Fevkalâde bir vâkıa. Tamâmen unutulmuş. Bu durum, Avrupa târihinin bâzı karanlık
noktalarını çok iyi aydınlatıyor... Bizans sikkeleri üzerine, Güneş tasvirleri, daha doğrusu,
güneşli ışınlarını temsil eden eşkenar haçlar darbettiler... “Güneşin İşâretleri”. Konstantin’in
kendisinin mutlakâ “güneş kültüne tapan” biri olduğunda söz ederler. Bu da nerden çıktı?

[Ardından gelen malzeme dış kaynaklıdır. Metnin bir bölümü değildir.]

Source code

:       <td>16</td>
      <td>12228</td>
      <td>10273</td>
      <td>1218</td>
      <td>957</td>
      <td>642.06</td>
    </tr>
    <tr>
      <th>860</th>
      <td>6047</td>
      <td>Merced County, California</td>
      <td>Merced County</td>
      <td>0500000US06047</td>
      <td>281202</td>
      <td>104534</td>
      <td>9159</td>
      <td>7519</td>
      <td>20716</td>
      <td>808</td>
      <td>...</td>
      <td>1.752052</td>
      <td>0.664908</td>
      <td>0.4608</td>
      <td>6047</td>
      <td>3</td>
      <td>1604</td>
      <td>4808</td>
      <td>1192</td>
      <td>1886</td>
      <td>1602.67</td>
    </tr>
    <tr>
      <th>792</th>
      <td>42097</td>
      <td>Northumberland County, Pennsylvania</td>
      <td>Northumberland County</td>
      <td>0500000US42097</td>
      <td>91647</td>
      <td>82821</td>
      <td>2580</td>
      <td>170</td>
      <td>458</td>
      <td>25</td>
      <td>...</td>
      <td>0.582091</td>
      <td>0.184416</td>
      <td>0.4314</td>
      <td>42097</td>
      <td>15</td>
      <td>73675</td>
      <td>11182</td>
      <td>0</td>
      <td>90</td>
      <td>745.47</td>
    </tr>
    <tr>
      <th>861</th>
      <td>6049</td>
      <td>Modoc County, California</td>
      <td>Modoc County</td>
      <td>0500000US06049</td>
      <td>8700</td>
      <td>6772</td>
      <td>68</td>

Diğer taraftan, Türk dili uzun süre Bizans ordusunun dili olarak kaldı; onu “asker dili” olarak
tavsif ettiler. Binlerce bozkırlı âile, Greklere göç ettiler. Onlara en iyi toprakları verdiler;
onların göç etmeleri için, Deşt-i Kıpçak hanlarına altın ödediler. Tabiî, bu göçler de Büyük
kavimler göçü, onun devâmıdır. Ne var ki, serbestçe değil! Daha doğrusu, onlar, ne de olsa,
altın karşılığında satın alınan insanlar idiler.
Kıpçaklar, aslında, Bizans’ı –doğu Avrupa’nın ünlü ülkesini– kurdular... Üç nesil sonra, orada
iki halkın ortaklığının meyvesi olan ve bugüne kadar hayranlık uyandıran Bizans kültürü
oluştu. Fakat, uzmanlar, burada Doğu’nun açık bir şekilde baskın olduğunu varsayıyorlar.
Şaşırtıcı hiçbir şey yok. Avrupa toprağında, Kuşan hanlığının târihi tekrarlanıyordu; ondan
farklı olan tek şey, Bizans’ta hükümdarın Türk değil Grek olmasıydı. Fakat iki kültürün
kaynaşması ortada! (Basitçe, Greklerin Kıpçakları nasıl satın aldıkları, nasıl onları kurnazlıkta
ustaca bastırdıkları.)
...Konstantin’in artık düşmanları yoktu; o, saf-dil Kıpçakları eyerledi. Bu sebeple, onlarla
dostluk uğruna, onları kandırıp kendi tarafına çekmek için hiçbir şeye acımadı. Başka türlü,
Bizans’ı kimse hiçbir vakit duymazdı.
İmparator, 324 yılında Konstantinopol’ün, yeni başkentin temelini attı. Bu işe Türk ustaları
memur etti. Onlar, Roma’ya nisbet olsun diye kendi –doğu– modellerine göre inşâ ettiler.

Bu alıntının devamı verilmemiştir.